Я очень скоро понял, что не имею права отказываться от любого поставленного передо мной блюда, каким бы отвратительным или тошнотворным оно ни было. Однажды сам вождь пригласил меня к себе домой, чтобы угостить обедом. Меню состояло из нежной жареной рыбы, которая мне очень понравилась; за ней принесли трех жареных попугаев, зажаренных с бананами, что, в общем, тоже было не так плохо, но когда подали суп, меня чуть не стошнило – я просто не мог сделать ни глотка. Я чуть не задохнулся от этого угощения.
Мясо в этом супе было жестким и, по-видимому, давно протухло, а травы для приправы были такими горькими, издавали такой дурной запах, что у меня тут же связало все во рту и я не мог сделать ни одного глотательного движения. Вождь, бросив на меня недовольный взгляд, нахмурился. И тут я вспомнил те дни, которые провел в джунглях, страшные муки голода, свою жизнь, висевшую на волоске. Плотно зажмурив глаза, я заставил себя проглотить тарелку супа, призывая на помощь самовнушение. Хотя я с уважением относился к этим импульсивным, неразумным детям лесов, я знал, насколько они беспощадны, стоит лишь нанести им легкую обиду. Жизнь моя зависела теперь только от них…
…Очень скоро у меня появились доказательства того, в чем я сильно подозревал своих спасителей: индейцы племени манжерона до сих пор еще каннибалы. В это время в их довольно незамысловатые, но тем не менее смертоносные ловушки, ставить которые в джунглях они большие мастера, угодили двое перуанских «кабокло», индейцев смешанной расы. Их трупы, обнаруженные патрулем, были доставлены в «малоку», где в связи с этим предстояло организовать большой праздник, связанный с каким-то непонятным религиозным обрядом.

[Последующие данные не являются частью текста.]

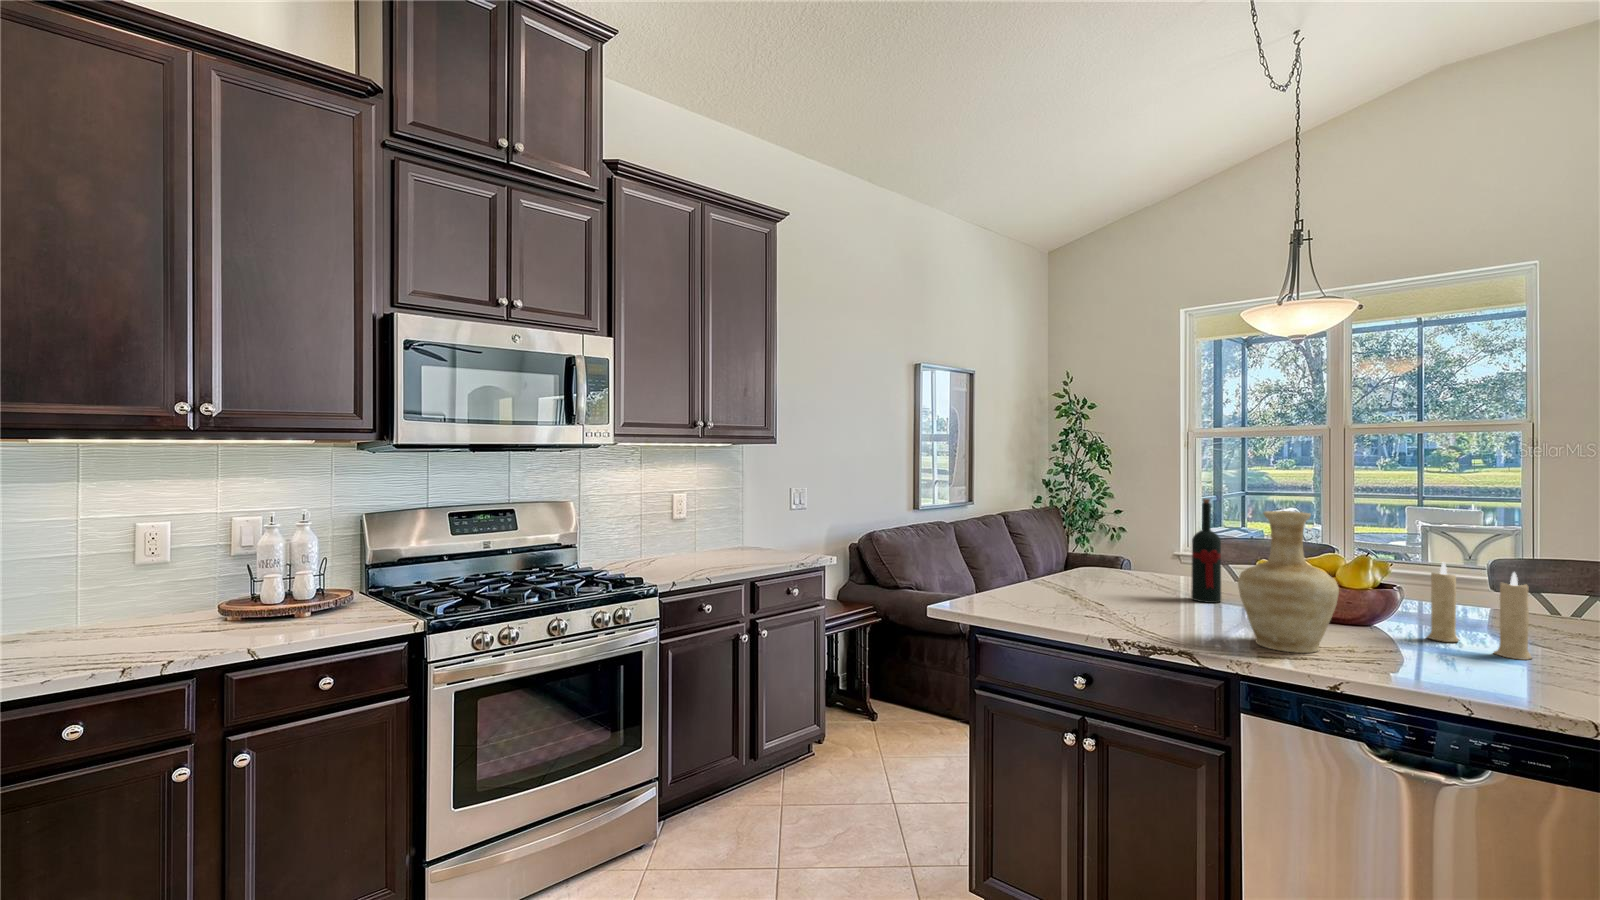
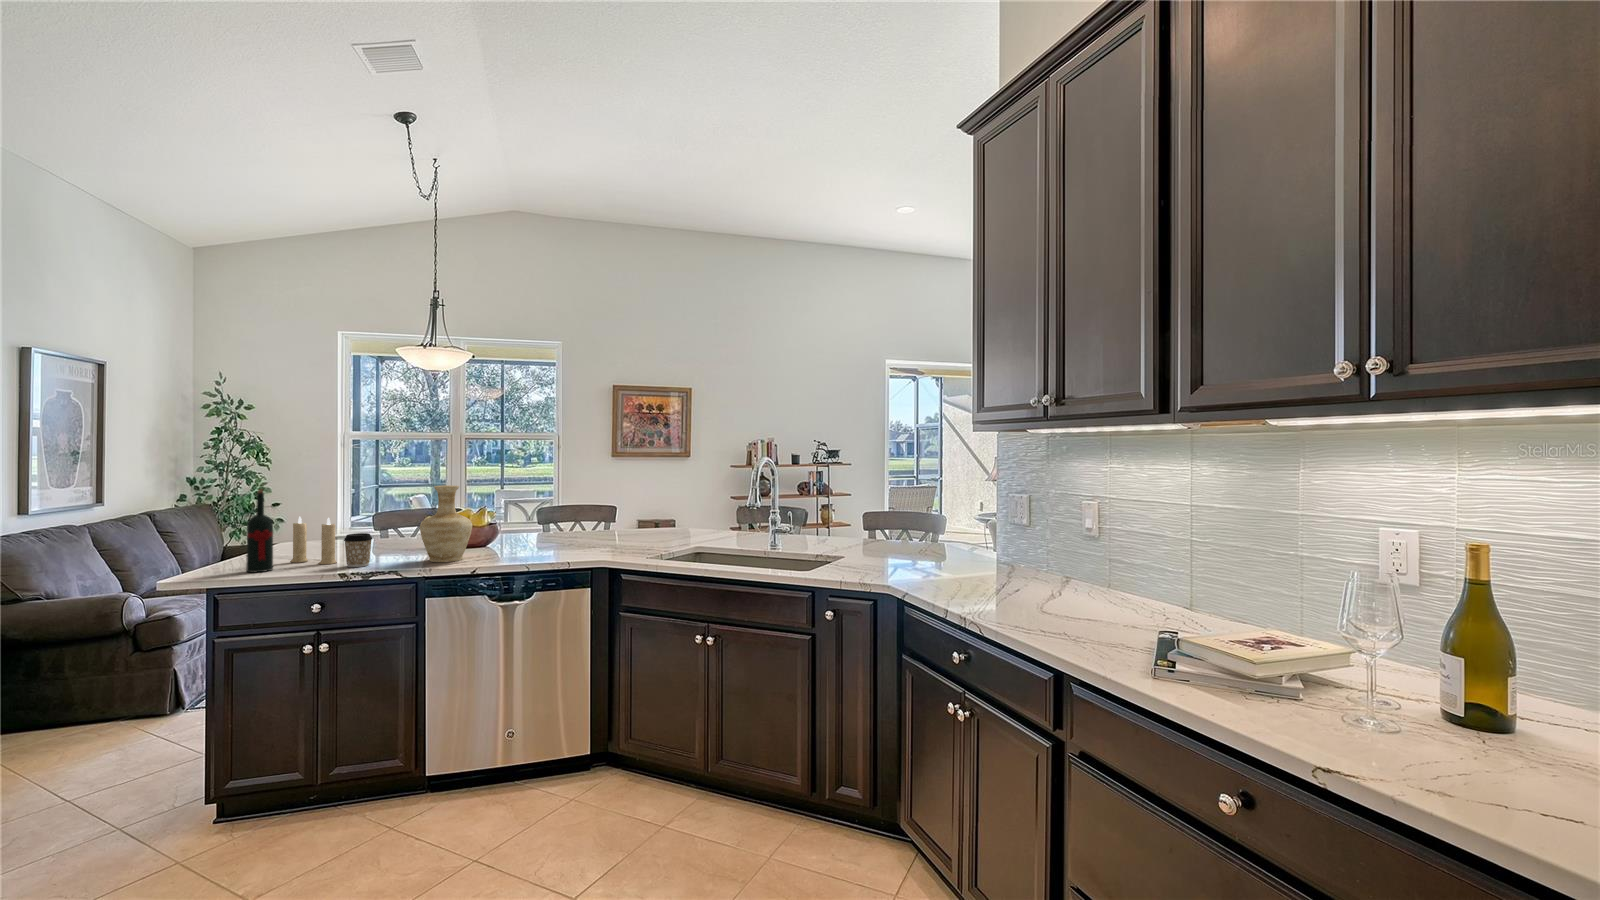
wine bottle: present [1191,499,1221,603] -> present [246,489,273,572]
candle: present [1427,562,1532,660] -> present [290,517,337,564]
coffee cup: none [1121,577,1162,631] -> present [344,533,372,567]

Прежде всего трупам отрубили руки и ступни, после чего все индейцы собрались у своего вождя. Он, казалось, был очень доволен тем, что происходит, и, постоянно кивая головой, улыбался. Он говорил очень мало. Как только аудиенция у него была закончена, вся община начала подготовку к празднику. Были приведены в порядок места для костров, вымыты горшки и кувшины, а за этим последовала процедура, которая привела меня в ужас. Мне ничего не оставалось, как улизнуть оттуда, забраться поскорее в свой гамак и притвориться спящим, – я знал еще с того обеда у вождя, что меня непременно заставят принять участие в чудовищной трапезе – разделить с ними это угощение из человеческой плоти. Мне было за глаза достаточно понаблюдать за тем, как они сдирают мясо с ладоней рук и ног и как очищают эти «деликатесы» в жире тапира.